Langsam legte sie die Hände an die Schläfen des Vogels. Sofort überströmten sie die geliebten Bilder. Yuro, wie er über den Wolken flog und dann wieder unter die dicke weiße Decke tauchte. Die gläsernen Türme ihres Volkes überzogen die makellose, farblose Landschaft. Dann überquerten sie die Mauer und es überströmten sie Farben: rot, grün, gelb, kobaltblau, violett. Aber sie spürte auch das, was der Vogel gespürt hatte: Freiheit. Alles wonach sie sich immer gesehnt hatte.
Sie war mit dabei, als er seine Beute fang. Braune Wildmäuse und Rote Eichhörnchen, er schlang sie runter und sie spürt das befriedigende Gefühl der Sättigung. Jedesmal erlebte sie so ziemlich das Gleiche, doch dieses mal kam etwas neues dazu. Yuro flog durch den bunten Wald, der an die Mauer grenzte, wie er es immer tat. Doch dann sah sie eine Bewegung. Unscharf sah sie etwas Braunes, dass sich bewegte. Sie blickte näher hin. Das konnte nicht sein.

Er war einer wie sie, aber auch wieder nicht. Er lief anmutig und lautlos auf zwei Beinen, war muskulös und hatte Nase, Mund und Augen. Doch das waren schon die einziegen Ähnlichkeiten, die er mit ihrem Volk aufwies. Er hatte dunkle Haut und seine Haare waren golden. Die Nase war leicht schief der Mund zu einem Lächeln verzogen. Anscheinend dachte er gerade über etwas Amüsantes nach. Yuro duckte sich. Er hatte direkt in ihre Richtung geblickt. Sie musterte ihn wieder und dachte darüber nach, was ihn so anders machte als sie. Dann sah sie den Grund: Es waren seine Augen. Sie waren in einem stechenden Grün. Wie wunderschön sie waren. Wenn sie doch jeden Morgen in grüne Augen blicken könnte anstatt die leeren, weißen und kalten Augen ihrer Ausbilder. Was würde sie selbst dafür geben eine Farbe an ihr zu haben.
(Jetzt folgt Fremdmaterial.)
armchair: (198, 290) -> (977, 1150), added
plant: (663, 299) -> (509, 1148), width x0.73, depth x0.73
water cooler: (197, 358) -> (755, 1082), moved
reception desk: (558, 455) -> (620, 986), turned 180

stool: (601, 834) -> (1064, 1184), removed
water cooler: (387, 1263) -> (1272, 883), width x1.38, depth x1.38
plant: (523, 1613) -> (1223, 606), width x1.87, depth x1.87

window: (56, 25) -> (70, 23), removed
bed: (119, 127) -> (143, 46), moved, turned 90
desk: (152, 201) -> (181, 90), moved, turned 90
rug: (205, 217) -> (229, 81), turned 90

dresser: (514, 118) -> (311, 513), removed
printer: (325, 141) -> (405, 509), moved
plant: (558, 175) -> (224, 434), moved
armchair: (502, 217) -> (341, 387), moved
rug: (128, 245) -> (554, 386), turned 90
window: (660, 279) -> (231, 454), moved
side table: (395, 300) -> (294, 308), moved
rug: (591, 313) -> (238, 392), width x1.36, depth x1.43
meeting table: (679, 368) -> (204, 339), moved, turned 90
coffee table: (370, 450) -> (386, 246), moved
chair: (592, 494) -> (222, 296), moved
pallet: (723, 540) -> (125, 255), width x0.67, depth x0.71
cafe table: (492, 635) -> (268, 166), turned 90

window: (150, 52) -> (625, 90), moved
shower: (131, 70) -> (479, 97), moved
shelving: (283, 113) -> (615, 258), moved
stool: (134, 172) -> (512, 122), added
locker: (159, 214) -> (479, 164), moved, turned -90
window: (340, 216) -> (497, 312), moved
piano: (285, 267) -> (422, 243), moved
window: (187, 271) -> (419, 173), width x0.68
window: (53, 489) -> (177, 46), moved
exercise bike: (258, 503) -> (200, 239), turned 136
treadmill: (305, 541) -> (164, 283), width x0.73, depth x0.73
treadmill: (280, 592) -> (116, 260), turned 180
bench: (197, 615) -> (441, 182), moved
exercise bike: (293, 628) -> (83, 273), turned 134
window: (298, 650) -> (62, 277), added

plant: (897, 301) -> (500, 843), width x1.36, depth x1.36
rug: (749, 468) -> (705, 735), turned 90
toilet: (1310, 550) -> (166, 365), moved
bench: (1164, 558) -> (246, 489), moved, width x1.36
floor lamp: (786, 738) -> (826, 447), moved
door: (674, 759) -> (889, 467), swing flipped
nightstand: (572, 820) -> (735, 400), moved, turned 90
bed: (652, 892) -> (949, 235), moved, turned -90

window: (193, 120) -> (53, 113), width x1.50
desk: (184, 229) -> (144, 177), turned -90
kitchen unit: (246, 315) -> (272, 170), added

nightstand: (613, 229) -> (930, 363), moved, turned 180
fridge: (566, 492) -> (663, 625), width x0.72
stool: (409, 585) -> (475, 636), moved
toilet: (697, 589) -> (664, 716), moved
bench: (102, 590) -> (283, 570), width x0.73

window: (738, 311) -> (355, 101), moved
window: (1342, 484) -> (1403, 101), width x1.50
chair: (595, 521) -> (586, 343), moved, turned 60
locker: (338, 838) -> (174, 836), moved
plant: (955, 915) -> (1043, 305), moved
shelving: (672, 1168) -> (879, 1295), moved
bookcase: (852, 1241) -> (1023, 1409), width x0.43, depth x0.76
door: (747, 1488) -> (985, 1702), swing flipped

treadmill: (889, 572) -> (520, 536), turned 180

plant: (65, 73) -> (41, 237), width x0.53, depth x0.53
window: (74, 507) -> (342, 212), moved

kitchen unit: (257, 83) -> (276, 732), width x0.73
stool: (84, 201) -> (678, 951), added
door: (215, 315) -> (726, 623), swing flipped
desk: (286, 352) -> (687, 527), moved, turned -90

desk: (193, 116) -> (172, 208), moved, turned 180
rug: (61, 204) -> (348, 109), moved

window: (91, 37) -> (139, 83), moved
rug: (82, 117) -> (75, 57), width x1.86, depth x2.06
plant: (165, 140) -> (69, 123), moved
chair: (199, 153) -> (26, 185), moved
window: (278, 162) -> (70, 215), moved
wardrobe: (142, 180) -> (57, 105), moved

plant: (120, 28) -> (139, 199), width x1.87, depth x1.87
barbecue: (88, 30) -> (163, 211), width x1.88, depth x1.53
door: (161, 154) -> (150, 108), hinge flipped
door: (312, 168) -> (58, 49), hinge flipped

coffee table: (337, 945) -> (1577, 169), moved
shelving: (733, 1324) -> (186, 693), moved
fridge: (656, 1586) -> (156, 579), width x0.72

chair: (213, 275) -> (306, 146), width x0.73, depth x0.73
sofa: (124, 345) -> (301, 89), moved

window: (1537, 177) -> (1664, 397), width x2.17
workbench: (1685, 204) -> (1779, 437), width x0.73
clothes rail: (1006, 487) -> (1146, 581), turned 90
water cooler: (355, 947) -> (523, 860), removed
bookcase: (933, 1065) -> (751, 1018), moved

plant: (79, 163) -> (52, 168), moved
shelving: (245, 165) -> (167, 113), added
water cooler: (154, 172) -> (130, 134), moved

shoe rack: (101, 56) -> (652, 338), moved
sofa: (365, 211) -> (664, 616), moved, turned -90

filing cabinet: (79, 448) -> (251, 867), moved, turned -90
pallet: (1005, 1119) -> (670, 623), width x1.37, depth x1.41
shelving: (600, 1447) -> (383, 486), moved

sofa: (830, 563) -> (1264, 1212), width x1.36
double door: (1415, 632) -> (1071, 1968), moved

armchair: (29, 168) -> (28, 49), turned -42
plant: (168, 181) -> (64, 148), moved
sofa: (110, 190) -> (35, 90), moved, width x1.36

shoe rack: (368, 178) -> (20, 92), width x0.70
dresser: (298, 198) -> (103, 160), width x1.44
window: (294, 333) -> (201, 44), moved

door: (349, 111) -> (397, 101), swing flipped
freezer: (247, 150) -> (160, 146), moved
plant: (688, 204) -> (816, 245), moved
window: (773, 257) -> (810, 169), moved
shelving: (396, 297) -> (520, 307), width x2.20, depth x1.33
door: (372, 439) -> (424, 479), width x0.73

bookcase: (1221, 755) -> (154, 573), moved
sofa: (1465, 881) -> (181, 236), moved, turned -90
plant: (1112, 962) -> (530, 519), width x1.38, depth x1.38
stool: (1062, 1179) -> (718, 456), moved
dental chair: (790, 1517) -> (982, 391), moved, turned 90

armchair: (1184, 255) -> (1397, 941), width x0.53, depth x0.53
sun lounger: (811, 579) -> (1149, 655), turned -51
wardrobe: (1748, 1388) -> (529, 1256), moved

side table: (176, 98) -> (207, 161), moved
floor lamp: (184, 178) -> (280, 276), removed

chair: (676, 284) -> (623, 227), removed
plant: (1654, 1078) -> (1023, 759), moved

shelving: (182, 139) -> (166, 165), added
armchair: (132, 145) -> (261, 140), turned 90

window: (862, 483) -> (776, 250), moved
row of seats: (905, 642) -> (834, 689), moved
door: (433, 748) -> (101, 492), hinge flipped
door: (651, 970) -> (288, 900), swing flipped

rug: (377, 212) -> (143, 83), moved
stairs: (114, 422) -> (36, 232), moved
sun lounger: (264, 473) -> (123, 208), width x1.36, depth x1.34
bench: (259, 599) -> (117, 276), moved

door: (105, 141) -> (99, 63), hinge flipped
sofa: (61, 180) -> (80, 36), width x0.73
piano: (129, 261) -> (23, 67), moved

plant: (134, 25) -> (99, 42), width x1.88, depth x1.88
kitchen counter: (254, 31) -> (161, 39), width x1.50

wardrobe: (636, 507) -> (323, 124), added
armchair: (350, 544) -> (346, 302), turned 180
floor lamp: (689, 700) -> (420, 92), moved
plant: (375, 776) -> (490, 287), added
Er ging weiter. Sie folgten ihm. Er ging bis kurz vor die Mauer, betrachtete sie für eine Weile, dann öffnete er eine geheime Klappe im Boden, im Schutze eines großen Farns. Ohne zu zögern sprang er durch die Klappe. Yuro ging zum Loch und blickte für eine kurzen Moment hinein und die schwarze Leere des Loches umfing sie und drehte sich, bis sie wieder in die Augen des roten Vogels sah.

Nun wusste sie wieso alle so angespannt waren. Er war hier.